YOUR TASK
Retype the records below from their first line through the line containing "irrigate the cop", and include nothing else.

DATA FOR THE TASK
::::

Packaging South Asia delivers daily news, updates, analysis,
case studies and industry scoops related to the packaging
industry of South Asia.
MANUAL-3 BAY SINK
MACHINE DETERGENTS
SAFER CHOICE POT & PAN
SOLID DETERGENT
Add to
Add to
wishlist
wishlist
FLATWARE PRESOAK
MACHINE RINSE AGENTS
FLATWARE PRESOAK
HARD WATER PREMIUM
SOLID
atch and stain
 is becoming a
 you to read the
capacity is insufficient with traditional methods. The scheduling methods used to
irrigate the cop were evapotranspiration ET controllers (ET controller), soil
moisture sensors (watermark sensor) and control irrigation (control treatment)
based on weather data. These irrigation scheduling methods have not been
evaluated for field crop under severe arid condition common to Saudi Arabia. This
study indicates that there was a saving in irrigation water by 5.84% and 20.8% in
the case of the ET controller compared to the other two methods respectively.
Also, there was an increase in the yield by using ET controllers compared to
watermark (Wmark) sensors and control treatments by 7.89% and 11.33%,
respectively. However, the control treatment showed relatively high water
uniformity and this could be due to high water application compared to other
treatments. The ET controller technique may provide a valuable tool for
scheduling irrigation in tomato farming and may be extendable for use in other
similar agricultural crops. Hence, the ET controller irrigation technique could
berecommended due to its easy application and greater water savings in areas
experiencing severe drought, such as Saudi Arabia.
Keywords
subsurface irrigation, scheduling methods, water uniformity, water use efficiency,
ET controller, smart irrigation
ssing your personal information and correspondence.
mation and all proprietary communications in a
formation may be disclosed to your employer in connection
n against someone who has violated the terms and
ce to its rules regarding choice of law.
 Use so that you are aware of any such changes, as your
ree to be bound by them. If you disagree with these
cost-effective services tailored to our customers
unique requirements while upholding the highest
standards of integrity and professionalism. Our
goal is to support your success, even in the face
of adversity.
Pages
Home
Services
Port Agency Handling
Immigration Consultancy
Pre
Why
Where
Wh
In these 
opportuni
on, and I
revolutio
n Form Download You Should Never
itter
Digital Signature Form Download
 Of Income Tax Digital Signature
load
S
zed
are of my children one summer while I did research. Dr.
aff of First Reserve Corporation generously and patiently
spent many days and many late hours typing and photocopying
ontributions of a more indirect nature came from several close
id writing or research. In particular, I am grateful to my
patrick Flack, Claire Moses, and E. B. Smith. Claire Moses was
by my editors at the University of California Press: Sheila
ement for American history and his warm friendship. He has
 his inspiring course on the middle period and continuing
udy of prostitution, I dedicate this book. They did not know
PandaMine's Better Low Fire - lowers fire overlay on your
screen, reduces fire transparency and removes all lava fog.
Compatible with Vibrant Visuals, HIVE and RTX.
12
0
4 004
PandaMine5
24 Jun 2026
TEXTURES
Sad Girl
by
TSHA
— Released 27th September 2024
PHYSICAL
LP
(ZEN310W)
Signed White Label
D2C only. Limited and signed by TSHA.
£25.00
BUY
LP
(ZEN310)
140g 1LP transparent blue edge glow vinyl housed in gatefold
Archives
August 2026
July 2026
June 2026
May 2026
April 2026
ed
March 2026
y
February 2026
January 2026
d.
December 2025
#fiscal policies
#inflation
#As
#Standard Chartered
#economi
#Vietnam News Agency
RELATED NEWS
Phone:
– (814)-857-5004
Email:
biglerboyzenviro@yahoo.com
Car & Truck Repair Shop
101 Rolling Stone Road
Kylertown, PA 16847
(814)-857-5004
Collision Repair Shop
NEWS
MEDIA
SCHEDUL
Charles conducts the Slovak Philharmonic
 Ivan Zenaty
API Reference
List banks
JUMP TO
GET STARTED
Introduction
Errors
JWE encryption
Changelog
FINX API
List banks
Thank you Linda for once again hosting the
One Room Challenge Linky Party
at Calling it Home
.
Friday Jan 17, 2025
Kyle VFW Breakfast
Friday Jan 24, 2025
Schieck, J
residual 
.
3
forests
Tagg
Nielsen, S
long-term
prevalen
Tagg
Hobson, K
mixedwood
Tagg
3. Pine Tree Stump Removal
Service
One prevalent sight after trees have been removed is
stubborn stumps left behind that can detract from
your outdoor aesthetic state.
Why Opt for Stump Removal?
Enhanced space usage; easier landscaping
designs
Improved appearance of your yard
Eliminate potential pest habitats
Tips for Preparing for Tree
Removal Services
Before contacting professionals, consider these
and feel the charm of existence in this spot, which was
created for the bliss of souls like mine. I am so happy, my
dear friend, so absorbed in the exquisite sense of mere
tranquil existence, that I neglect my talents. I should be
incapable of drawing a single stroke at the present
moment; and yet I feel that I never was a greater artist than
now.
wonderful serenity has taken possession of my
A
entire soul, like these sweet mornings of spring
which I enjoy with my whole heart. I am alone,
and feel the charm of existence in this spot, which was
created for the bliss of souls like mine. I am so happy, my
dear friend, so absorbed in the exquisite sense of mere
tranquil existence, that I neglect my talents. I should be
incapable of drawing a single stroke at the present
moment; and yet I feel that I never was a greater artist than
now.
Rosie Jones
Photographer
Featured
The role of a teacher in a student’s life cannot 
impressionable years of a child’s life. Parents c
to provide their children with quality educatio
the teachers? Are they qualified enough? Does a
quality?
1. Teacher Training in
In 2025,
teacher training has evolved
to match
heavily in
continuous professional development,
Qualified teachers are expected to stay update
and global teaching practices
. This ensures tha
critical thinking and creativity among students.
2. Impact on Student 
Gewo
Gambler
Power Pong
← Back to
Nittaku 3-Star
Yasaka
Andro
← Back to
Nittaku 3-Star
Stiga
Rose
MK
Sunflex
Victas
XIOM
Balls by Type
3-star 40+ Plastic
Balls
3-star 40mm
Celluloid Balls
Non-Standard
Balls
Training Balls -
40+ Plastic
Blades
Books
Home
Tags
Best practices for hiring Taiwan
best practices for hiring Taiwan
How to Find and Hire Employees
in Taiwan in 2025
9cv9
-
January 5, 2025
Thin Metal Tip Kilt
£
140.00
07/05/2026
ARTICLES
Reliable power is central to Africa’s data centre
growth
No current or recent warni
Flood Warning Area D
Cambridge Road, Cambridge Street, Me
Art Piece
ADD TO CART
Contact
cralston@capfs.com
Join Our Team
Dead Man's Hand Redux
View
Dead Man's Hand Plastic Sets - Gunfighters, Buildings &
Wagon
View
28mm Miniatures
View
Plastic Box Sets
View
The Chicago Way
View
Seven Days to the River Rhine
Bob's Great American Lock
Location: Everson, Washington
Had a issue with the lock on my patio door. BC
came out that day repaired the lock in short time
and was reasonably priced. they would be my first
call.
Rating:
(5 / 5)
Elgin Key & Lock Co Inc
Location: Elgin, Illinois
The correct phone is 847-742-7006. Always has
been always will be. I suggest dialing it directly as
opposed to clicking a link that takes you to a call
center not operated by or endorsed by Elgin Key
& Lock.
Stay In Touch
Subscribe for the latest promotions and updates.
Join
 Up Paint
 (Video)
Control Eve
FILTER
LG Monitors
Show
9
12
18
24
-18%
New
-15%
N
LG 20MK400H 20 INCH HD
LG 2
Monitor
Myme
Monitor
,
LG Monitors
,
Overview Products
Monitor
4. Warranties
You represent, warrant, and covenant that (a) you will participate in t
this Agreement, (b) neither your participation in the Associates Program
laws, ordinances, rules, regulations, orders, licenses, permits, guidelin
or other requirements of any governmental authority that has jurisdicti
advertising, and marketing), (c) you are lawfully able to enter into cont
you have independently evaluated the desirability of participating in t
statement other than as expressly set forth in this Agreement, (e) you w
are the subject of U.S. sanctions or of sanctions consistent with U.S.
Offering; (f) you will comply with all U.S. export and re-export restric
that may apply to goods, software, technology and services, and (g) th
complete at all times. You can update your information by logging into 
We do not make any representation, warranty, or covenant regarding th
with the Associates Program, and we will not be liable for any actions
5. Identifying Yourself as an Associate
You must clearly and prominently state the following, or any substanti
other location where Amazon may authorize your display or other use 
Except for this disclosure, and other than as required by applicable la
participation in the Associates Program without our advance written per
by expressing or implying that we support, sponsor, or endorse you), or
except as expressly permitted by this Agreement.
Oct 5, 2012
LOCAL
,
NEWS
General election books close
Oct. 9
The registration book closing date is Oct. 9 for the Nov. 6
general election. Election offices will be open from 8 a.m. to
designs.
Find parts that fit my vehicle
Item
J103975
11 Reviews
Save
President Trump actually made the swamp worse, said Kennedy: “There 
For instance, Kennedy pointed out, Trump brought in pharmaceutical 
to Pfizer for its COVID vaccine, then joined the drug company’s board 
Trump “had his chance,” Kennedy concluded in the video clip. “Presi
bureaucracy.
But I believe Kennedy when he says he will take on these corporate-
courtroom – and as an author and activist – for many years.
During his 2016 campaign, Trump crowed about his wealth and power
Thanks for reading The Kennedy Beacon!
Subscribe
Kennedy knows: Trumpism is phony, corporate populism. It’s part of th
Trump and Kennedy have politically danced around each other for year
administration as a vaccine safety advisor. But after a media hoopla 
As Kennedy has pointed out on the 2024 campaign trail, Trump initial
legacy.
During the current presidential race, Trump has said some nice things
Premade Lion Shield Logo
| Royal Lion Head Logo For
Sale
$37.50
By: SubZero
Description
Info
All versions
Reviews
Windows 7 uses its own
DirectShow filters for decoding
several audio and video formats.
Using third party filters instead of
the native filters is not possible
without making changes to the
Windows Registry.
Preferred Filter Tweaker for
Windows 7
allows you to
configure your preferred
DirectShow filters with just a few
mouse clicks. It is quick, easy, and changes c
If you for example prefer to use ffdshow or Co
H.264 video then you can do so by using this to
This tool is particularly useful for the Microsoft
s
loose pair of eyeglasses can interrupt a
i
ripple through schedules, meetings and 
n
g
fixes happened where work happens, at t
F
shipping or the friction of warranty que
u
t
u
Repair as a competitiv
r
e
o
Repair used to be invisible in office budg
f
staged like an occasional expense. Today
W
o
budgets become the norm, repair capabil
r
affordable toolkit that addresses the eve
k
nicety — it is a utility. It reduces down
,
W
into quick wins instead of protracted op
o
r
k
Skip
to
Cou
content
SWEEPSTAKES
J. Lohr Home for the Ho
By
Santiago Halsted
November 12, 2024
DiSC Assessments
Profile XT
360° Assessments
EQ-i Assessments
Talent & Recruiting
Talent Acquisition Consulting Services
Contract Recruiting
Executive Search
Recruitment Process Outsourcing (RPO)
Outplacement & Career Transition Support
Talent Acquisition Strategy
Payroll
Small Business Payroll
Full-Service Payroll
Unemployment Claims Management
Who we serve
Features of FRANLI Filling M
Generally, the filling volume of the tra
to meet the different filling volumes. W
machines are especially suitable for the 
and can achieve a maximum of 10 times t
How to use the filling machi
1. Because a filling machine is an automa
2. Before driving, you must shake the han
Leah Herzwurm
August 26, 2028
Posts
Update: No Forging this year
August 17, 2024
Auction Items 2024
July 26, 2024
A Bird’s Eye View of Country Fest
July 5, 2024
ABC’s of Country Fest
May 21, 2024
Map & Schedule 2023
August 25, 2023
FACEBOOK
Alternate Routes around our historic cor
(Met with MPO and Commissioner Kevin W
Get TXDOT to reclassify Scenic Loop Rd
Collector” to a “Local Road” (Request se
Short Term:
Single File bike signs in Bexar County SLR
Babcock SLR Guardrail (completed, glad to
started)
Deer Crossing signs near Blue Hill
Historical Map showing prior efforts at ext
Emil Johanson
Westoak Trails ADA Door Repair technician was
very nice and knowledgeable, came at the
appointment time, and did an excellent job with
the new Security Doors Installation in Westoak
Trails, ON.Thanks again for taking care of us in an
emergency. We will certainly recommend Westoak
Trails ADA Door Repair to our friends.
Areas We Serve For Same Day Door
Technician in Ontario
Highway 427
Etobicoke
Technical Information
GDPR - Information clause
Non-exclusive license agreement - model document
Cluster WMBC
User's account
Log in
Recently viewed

::::

EXERCISE SOLUTION
Packaging South Asia delivers daily news, updates, analysis,
case studies and industry scoops related to the packaging
industry of South Asia.
MANUAL-3 BAY SINK
MACHINE DETERGENTS
SAFER CHOICE POT & PAN
SOLID DETERGENT
Add to
Add to
wishlist
wishlist
FLATWARE PRESOAK
MACHINE RINSE AGENTS
FLATWARE PRESOAK
HARD WATER PREMIUM
SOLID
atch and stain
 is becoming a
 you to read the
capacity is insufficient with traditional methods. The scheduling methods used to
irrigate the cop were evapotranspiration ET controllers (ET controller), soil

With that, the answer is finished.